A faithful copy of the data below is required, leaving out every picture.

Top of Data records

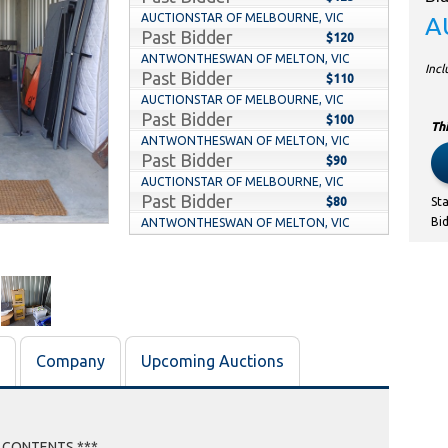
AUCTIONSTAR OF MELBOURNE, VIC
A
Past Bidder
$120
ANTWONTHESWAN OF MELTON, VIC
Inc
Past Bidder
$110
AUCTIONSTAR OF MELBOURNE, VIC
Past Bidder
$100
Thi
ANTWONTHESWAN OF MELTON, VIC
Past Bidder
$90
AUCTIONSTAR OF MELBOURNE, VIC
Past Bidder
$80
St
Bi
ANTWONTHESWAN OF MELTON, VIC
Past Bidder
$70
AUCTIONSTAR OF MELBOURNE, VIC
Past Bidder
$60
ANTWONTHESWAN OF MELTON, VIC
Past Bidder
$50
MARSHY87 OF INDENTED HEAD, VIC
Company
Upcoming Auctions
Past Bidder
$40
NICMORE OF WOLLERT, VIC
Past Bidder
$30
E CONTENTS ***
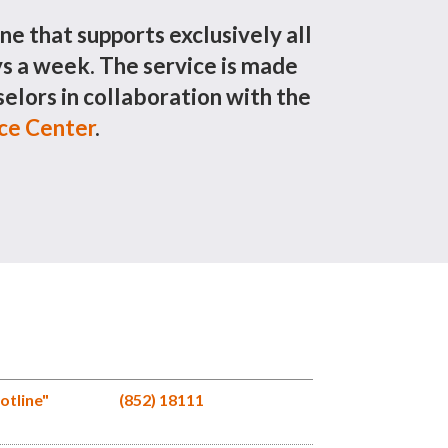
ine that supports exclusively all
 a week. The service is made
elors in collaboration with the
ice Center
.
otline"
(852) 18111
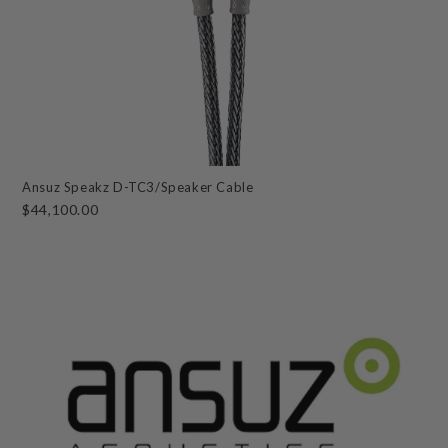
Ansuz Speakz D-TC3/Speaker Cable
$44,100.00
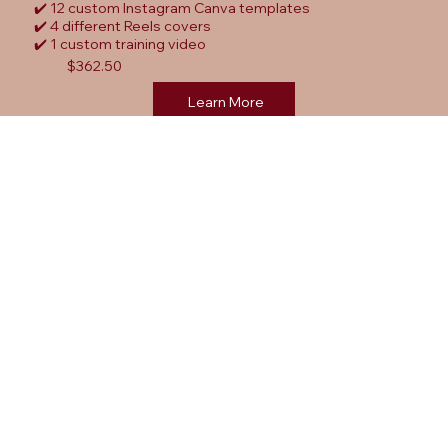
✔️ 12 custom Instagram Canva templates
✔️ 4 different Reels covers
✔️ 1 custom training video
$362.50
Learn More
FAQ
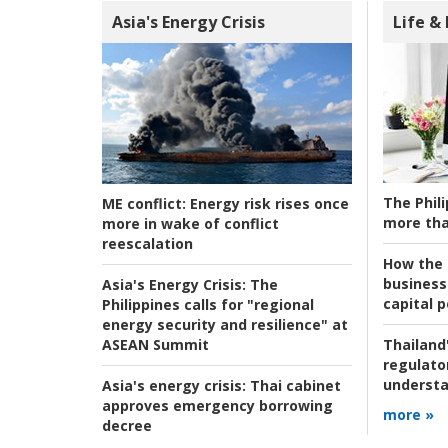
Asia's Energy Crisis
Life &
The Phili
ME conflict:
Energy risk rises once
more tha
more in wake of conflict
reescalation
How the s
business
Asia's Energy Crisis:
The
capital p
Philippines calls for "regional
energy security and resilience" at
ASEAN Summit
Thailand'
regulato
understa
Asia's energy crisis:
Thai cabinet
approves emergency borrowing
more »
decree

Bottom of Data records

• **Task solution**
AUCTIONSTAR OF MELBOURNE, VIC
A
Past Bidder
$120
ANTWONTHESWAN OF MELTON, VIC
Inc
Past Bidder
$110
AUCTIONSTAR OF MELBOURNE, VIC
Past Bidder
$100
Thi
ANTWONTHESWAN OF MELTON, VIC
Past Bidder
$90
AUCTIONSTAR OF MELBOURNE, VIC
Past Bidder
$80
St
Bi
ANTWONTHESWAN OF MELTON, VIC
Past Bidder
$70
AUCTIONSTAR OF MELBOURNE, VIC
Past Bidder
$60
ANTWONTHESWAN OF MELTON, VIC
Past Bidder
$50
MARSHY87 OF INDENTED HEAD, VIC
Company
Upcoming Auctions
Past Bidder
$40
NICMORE OF WOLLERT, VIC
Past Bidder
$30
E CONTENTS ***
ine that supports exclusively all
 a week. The service is made
elors in collaboration with the
ice Center
.
otline"
(852) 18111
Ansuz Speakz D-TC3/Speaker Cable
$44,100.00
✔️ 12 custom Instagram Canva templates
✔️ 4 different Reels covers
✔️ 1 custom training video
$362.50
Learn More
FAQ
Asia's Energy Crisis
Life &
The Phili
ME conflict:
Energy risk rises once
more tha
more in wake of conflict
reescalation
How the s
business
Asia's Energy Crisis:
The
capital p
Philippines calls for "regional
energy security and resilience" at
ASEAN Summit
Thailand'
regulato
understa
Asia's energy crisis:
Thai cabinet
approves emergency borrowing
more »
decree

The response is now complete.